YOUR OBJECTIVE:
Reproduce all of the data below with each "COVID-19" replaced by "Covid-19", keeping everything else unchanged.

THE DATA:

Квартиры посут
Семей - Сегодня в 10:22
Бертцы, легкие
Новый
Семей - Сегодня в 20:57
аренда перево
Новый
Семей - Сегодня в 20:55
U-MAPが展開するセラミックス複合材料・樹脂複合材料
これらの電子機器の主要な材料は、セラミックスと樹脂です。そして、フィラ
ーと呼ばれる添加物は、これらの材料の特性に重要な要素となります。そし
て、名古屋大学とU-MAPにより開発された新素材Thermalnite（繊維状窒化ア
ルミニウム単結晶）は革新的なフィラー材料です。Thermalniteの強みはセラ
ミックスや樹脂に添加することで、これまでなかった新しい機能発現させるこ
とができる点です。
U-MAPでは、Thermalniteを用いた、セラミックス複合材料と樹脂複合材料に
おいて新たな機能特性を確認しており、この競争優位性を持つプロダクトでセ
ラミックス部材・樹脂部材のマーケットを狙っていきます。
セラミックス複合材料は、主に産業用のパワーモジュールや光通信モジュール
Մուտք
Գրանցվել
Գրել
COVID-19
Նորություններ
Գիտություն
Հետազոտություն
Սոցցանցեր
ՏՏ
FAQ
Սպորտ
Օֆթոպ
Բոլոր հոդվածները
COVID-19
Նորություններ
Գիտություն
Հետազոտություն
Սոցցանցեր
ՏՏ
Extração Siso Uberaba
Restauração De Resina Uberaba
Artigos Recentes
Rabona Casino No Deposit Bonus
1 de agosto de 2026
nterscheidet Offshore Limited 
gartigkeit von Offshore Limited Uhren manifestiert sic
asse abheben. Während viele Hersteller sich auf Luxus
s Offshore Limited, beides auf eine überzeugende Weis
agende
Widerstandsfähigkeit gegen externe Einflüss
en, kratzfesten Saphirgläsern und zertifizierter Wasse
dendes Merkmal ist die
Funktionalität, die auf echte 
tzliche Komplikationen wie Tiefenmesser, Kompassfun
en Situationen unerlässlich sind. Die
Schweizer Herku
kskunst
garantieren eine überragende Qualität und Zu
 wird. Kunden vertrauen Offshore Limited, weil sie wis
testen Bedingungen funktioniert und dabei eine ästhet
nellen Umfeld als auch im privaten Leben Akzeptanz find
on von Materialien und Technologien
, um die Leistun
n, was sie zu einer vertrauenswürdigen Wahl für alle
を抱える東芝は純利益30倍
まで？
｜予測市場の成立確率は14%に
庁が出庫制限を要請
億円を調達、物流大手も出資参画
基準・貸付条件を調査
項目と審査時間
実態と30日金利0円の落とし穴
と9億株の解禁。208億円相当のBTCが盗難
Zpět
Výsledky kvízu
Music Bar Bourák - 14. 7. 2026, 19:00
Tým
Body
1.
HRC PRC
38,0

EXPECTED OUTPUT:
Квартиры посут
Семей - Сегодня в 10:22
Бертцы, легкие
Новый
Семей - Сегодня в 20:57
аренда перево
Новый
Семей - Сегодня в 20:55
U-MAPが展開するセラミックス複合材料・樹脂複合材料
これらの電子機器の主要な材料は、セラミックスと樹脂です。そして、フィラ
ーと呼ばれる添加物は、これらの材料の特性に重要な要素となります。そし
て、名古屋大学とU-MAPにより開発された新素材Thermalnite（繊維状窒化ア
ルミニウム単結晶）は革新的なフィラー材料です。Thermalniteの強みはセラ
ミックスや樹脂に添加することで、これまでなかった新しい機能発現させるこ
とができる点です。
U-MAPでは、Thermalniteを用いた、セラミックス複合材料と樹脂複合材料に
おいて新たな機能特性を確認しており、この競争優位性を持つプロダクトでセ
ラミックス部材・樹脂部材のマーケットを狙っていきます。
セラミックス複合材料は、主に産業用のパワーモジュールや光通信モジュール
Մուտք
Գրանցվել
Գրել
Covid-19
Նորություններ
Գիտություն
Հետազոտություն
Սոցցանցեր
ՏՏ
FAQ
Սպորտ
Օֆթոպ
Բոլոր հոդվածները
Covid-19
Նորություններ
Գիտություն
Հետազոտություն
Սոցցանցեր
ՏՏ
Extração Siso Uberaba
Restauração De Resina Uberaba
Artigos Recentes
Rabona Casino No Deposit Bonus
1 de agosto de 2026
nterscheidet Offshore Limited 
gartigkeit von Offshore Limited Uhren manifestiert sic
asse abheben. Während viele Hersteller sich auf Luxus
s Offshore Limited, beides auf eine überzeugende Weis
agende
Widerstandsfähigkeit gegen externe Einflüss
en, kratzfesten Saphirgläsern und zertifizierter Wasse
dendes Merkmal ist die
Funktionalität, die auf echte 
tzliche Komplikationen wie Tiefenmesser, Kompassfun
en Situationen unerlässlich sind. Die
Schweizer Herku
kskunst
garantieren eine überragende Qualität und Zu
 wird. Kunden vertrauen Offshore Limited, weil sie wis
testen Bedingungen funktioniert und dabei eine ästhet
nellen Umfeld als auch im privaten Leben Akzeptanz find
on von Materialien und Technologien
, um die Leistun
n, was sie zu einer vertrauenswürdigen Wahl für alle
を抱える東芝は純利益30倍
まで？
｜予測市場の成立確率は14%に
庁が出庫制限を要請
億円を調達、物流大手も出資参画
基準・貸付条件を調査
項目と審査時間
実態と30日金利0円の落とし穴
と9億株の解禁。208億円相当のBTCが盗難
Zpět
Výsledky kvízu
Music Bar Bourák - 14. 7. 2026, 19:00
Tým
Body
1.
HRC PRC
38,0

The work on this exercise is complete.